Comment: An expat’s Bucharest apartment search

Renting an apartment in this fair city of Bucharest. It has its similarities to the English rental market –  although I don’t have a vast experience in that, seeing as I left home and England to come to Romania. But, more interestingly, it has many more differences.

Such is the rental market across the world and in this economic climate, a large number of apartments, houses, villas and flat shares come onto the market every minute of the day. Bucharest is no exception. However, the market, and more specifically, the advertisement of the properties within this market, is immensely clouded by the poor management, site design and consistent loopholes presented by the numerous property websites.

You end up seeing the same adverts presented time after time again because they haven’t been taken off by the agent once the property has been rented. Now don’t get me wrong, I know why this is. Agents have far too many owners on their books to be able to check effectively on the availability of all of their properties. But there must be a better way of doing it! I would find myself wasting hours phoning various agents (you should see my phonebook!), just to find out that the apartment has been rented to someone else, days, or even weeks ago.

Even more annoyingly, a particular agency, which I won’t mention, seems to intently publish adverts with pictures of exceedingly well-finished apartments at a decent price. You phone them up, obviously interested and excited about this “once in a lifetime” find, only to be told: “No, that one has gone but I have a lovely one in X area.” Again, this is obvious why they do this, but surely there can’t be any longevity to this business model?!?! They are essentially lying to hook people in. Would I want to pay them money and sign a contract in their deceitful presence? Not top of my list.

I guess I should learn from the adage: “If it sounds too good to be true, it most probably is.”

Next on my list of glaring differences is what you have to pay to actually move into your new place. Back in the UK, as a tenant, the norm is to pay one month deposit and one month rent. Pay this and you’re in! Not in Romania. If you go with an agent and they suggest an apartment to you that matches your search parameters and you want to move in; you have to pay them   50% of one months rent, plus the 2 months up front to the landlord!

I see this as a wholeheartedly unjustifiable cost.

The system should be changed to reflect that of the UK’s and possibly others. Of course you expected me to say this and perhaps I am biased. But I truly believe it makes more sense and would open the market here to more people using agents and thus, providing more jobs and an overall increase in money being injected into the rental sector.

From my point of view, an owner solely should always pay the fee to the agent as it is in his/her interest to have his/her property rented. Whether he is paying a mortgage or not, nine times out of 10, it is imperative that he doesn’t leave the place vacant. On the flip side, a tenant will always find somewhere else or, indeed, source an owner from which to rent directly and cut out the extra cost. Indeed, again, in this economic climate, not many people can afford to purchase property, so the number of tenants is high. So the same argument could be attributed to the owners’ point of view; there will always be another person willing and able to pay the 50% around the corner.
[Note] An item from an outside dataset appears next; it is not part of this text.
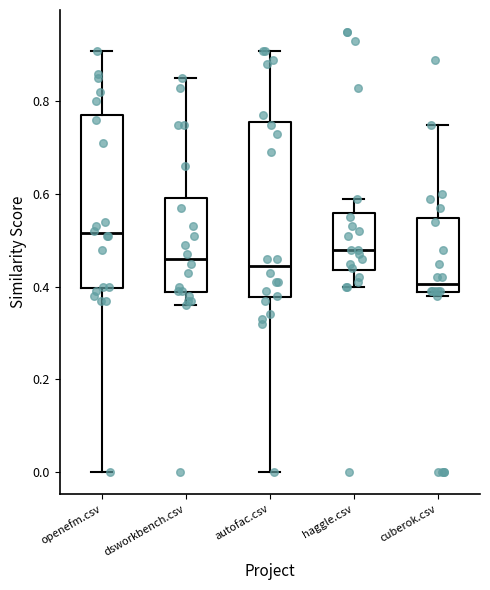

Which box's median line is the highest?

openefm.csv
True. However, if the market swayed towards my suggested model, then I think everybody would be better off.

Surely it’s time that someone opened an “owner only chargeable rental service” agency? Yes, the revenue per property would be lower but the volumes would be higher, and there would be tenants knocking your office door down to rent one of the properties on your books.

Moving on and on a positive note, every agent I met on my Apartment Search adventure were friendly, accommodating (no pun intended) and helpful. Most would go above and beyond to help the “out of his depth” foreigner (or so they thought!) navigate the various options on offer. I remember one very sweet lady who would, literally, every hour of the day, from 8 in the morning to 8 in the evening, send me emails with apartments for rent. All of them had an English note to inform me of the situation of that apartment in regards to how much the owner wanted, if they were willing to negotiate and if they were open to foreigners. I know this is her doing her job, but she did more than most and I was very appreciative. Money talks though…

And it is for this reason, I went down the “sourcing an owner” route. It would seem that I got extremely lucky. I found a very friendly, older married Romanian couple that own my place, and I am now all moved in, happy as a pup with two tails!